El pasado 19 de enero, la primera ministra neozelandesa, Jacinda Arden, dimitió de su cargo como jefa del gobierno de forma sorpresiva y sin previo avisa. Por supuesto, raudos y veloces los adláteres de la izquierda patria salieron raudos y veloces a lamentar la decisión. Carmen Calvo, Íñigo Errejón, Yolanda Díaz y un largo etcétera no dudaron en culpar al machismo estructural, al patriarcado o a Darth Vader por haber privado al mundo de una líder mundial de semejante pelaje.
La líder del Partido Laborista había llegado al cargo en 2017 a los treinta y siete años, convirtiéndose así en la jefa de gobierno más joven en ese momento. Por supuesto, Arden se ha definido siempre con la combinación de sobra conocida: feminista, progresista, verde y republicana. Pese a no obtener la mayoría del respaldo electoral en las elecciones de 2017, en las que obtuvo 46 escaños frente a los 56 del Partido Nacional (centroderecha y bastante liberales en el ámbito económico), fue capaz de articular una mayoría parlamentaria suficiente pactando un gobierno con los verdes y el partido Nueva Zelanda Primero, que, como podemos suponer, se trata de una formación con un fuerte componente antiinmigración.
Cuando llegó la pandemia de la COVID-19, Nueva Zelanda no fue un país que destacase precisamente por una respuesta a la desesperada y sin base científica. Por ejemplo, las mascarillas únicamente empezaron siendo obligatorias en los centros sanitarios. El gobierno únicamente se limitó a una recomendación genérica en espacios cerrados y, sobre todo, a personas con mayor riesgo. La propia Arden se declaró radicalmente contraria a la vacunación obligatoria.
Pero todo esto cambió fue cambiando poco a poco y sin motivo aparente. Cuando la mayor parte del planeta ya había superado cualquier restricción o medida sanitaria, Arden cambió de opinión respecto a la vacunación obligatoria, expulsó a los científicos del comité asesor (aquí y aquí) y llamó “terroristas” a todo aquel que se atreviese a dar una versión u opinión contraria a la oficial del gobierno. Por supuesto, Arden es una abortista confesa (lo llamó “derecho humano fundamental”), pero su argumento en favor de la libertad de elección no llega hasta aquí. El grado de locura llegó a tal punto que se prohibió recuperar una pelota que hubiera caído en el patio vecino. Arden hablaba de prohibir trabajar, consumir en un establecimiento de hostelería o cortarse el pelo en una peluquería a aquellos que se negasen a vacunarse. Se llegó al punto de querer retirar las ayudas sociales a las madres solteras que no pasasen por el aro vacunal, todo ello con un gobierno verde y feminista en el poder desde las elecciones de octubre de 2020.

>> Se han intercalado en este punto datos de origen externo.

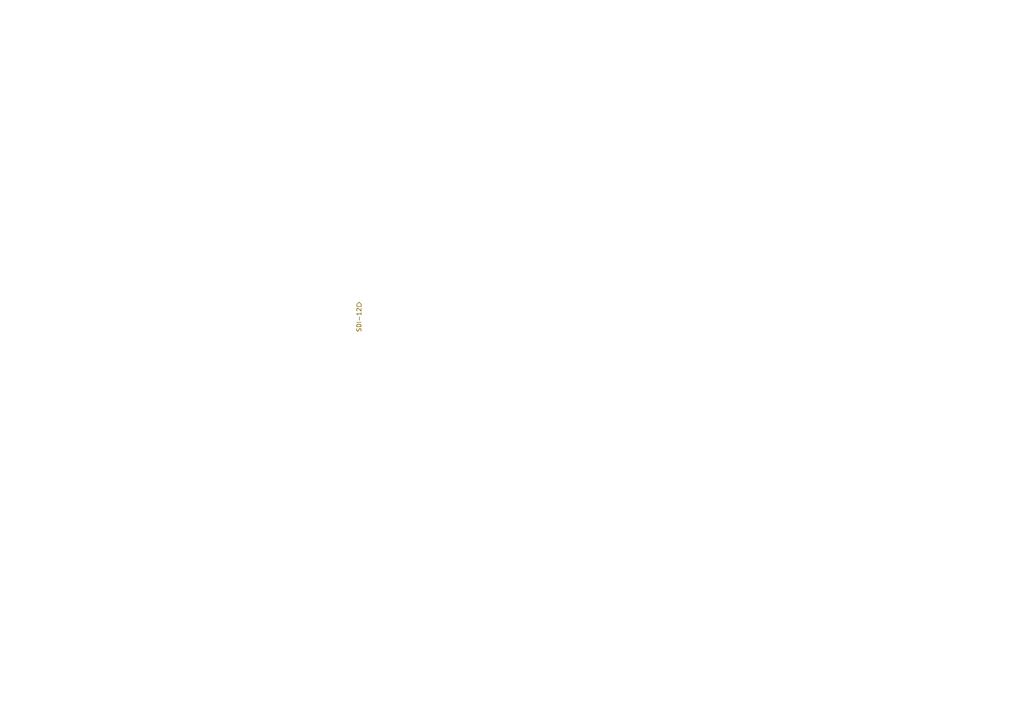
<source format=kicad_sch>
(kicad_sch (version 20230121) (generator eeschema)

  (uuid 076af17a-a0c9-450b-bc8c-0760e35d3c5f)

  (paper "A4")

  


  (hierarchical_label "SDI-12" (shape input) (at 104.14 87.63 270) (fields_autoplaced)
    (effects (font (size 1.27 1.27)) (justify right))
    (uuid 94ec77ef-bf06-4886-858b-2fa0407e0bb3)
  )
)

</source>
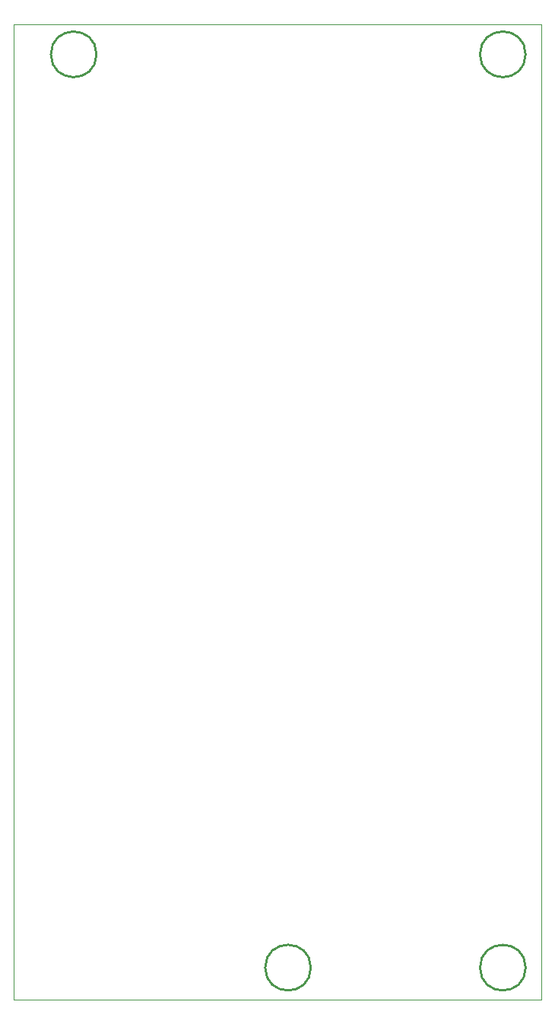
<source format=gko>
G04 Layer_Color=16711935*
%FSLAX44Y44*%
%MOMM*%
G71*
G01*
G75*
%ADD23C,0.2540*%
%ADD72C,0.0254*%
D23*
X92512Y1051755D02*
G03*
X92512Y1051755I-25400J0D01*
G01*
X570447D02*
G03*
X570447Y1051755I-25400J0D01*
G01*
Y35371D02*
G03*
X570447Y35371I-25400J0D01*
G01*
X331228D02*
G03*
X331228Y35371I-25400J0D01*
G01*
D72*
X-9Y-125D02*
X18083D01*
X256605D01*
X588313D01*
Y1085305D01*
X588265Y1085257D02*
X588313Y1085305D01*
X-54Y1085257D02*
X588265D01*
X-54D02*
X-9Y1085213D01*
Y-125D02*
Y1085213D01*
M02*

</source>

Con una sociedad totalmente partida en dos, a partir de febrero pasado la situación se agravó a raíz de unas manifestaciones en la que los peligrosos manifestantes pedían libertad, especialmente en lo relativo a la vacunación de niños, objetivo en ese momento del gobierno. Con una tasa de vacunación del 90% entre los adultos, el gobierno implantó el requisito del llamado “pase vacunal” (lo que aquí sería el pasaporte COVID) para formar parte de un equipo deportivo, algo que resultada obligatorio a partir de los 12 años y 3 meses. Sin dicho pase, los niños no podrían participar en actividades extraescolares grupales.
Durante todo 2022, la situación del gobierno laborista no sólo ha ido empeorando por estos motivos, sino ya electoralmente. Las encuestas para las elecciones de 2024 y que Arden anunció que se adelantarán a octubre cuando dimitió, sitúan en los laboristas cinco puntos por debajo del centroderecha, con un fuerte desgaste de su electorado. La dimisión de Arden, más que centrarse en cuestiones patriarcales, parece estar más enfocada al previsible descalabro electoral de su partido este año. Pero ese posible argumento no vende.
Un buen día para la libertad el día que Arden anunció que se largaba.